### ACTION ITEM
How many lines of the entries below include the word "always"? Answer with the number alone.

[Dataset items]

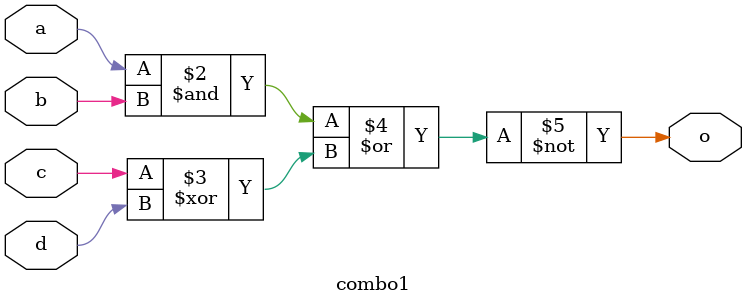
<source format=v>
module combo1 (input a, 
					input b,
					input c,
					input d,
					output reg o);
	always @ (a or b or c or d) begin
		o <= ~((a & b) | (c^d));
	end
endmodule
</source>
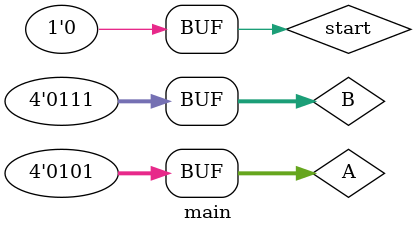
<source format=v>
module MUL(Clk, A, B, start, R, ack);
input Clk, start;
input [3:0]A,B;
output reg ack;
output reg[7:0]R;
reg [3:0]X,Y;
reg [1:0]stare;
always @(posedge Clk)
    if(stare==0)
        if(start==1)
            begin
                X <= A;
                Y <= B;
                R <= 0;
                ack <= 0;
                stare <= 1;
            end
        else
            stare <= 0;
    else
        if(stare==1)
            if(Y==0)
                begin
                    ack <= 1;
                    stare <= 2;
                end
            else
                begin
                    R <= R + X;
                    Y <= Y - 1;
                    stare <= 1;
                end
        else
            if(stare==2)
                stare <= 0;
initial begin
    stare <= 0;
    ack <= 0;
    end
endmodule

module ceas(c);
    output reg c;
    always
        #5 c <= ~c; //semnal de perioada 10
    initial
        c <= 0;
endmodule

module main();
reg start;
reg [3:0]A,B;
wire ack;
wire [7:0]R;
wire Clk;
ceas cc(Clk);
MUL m(Clk, A, B, start, R, ack);
initial begin
        $monitor("%d %d %d %d %d %d",$time, start,A, B, R, ack);
        A <= 5;
        B <= 7;
        #4 start <= 1;
        #10 start <= 0;
    end
endmodule

</source>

### RESPONSE AREA
3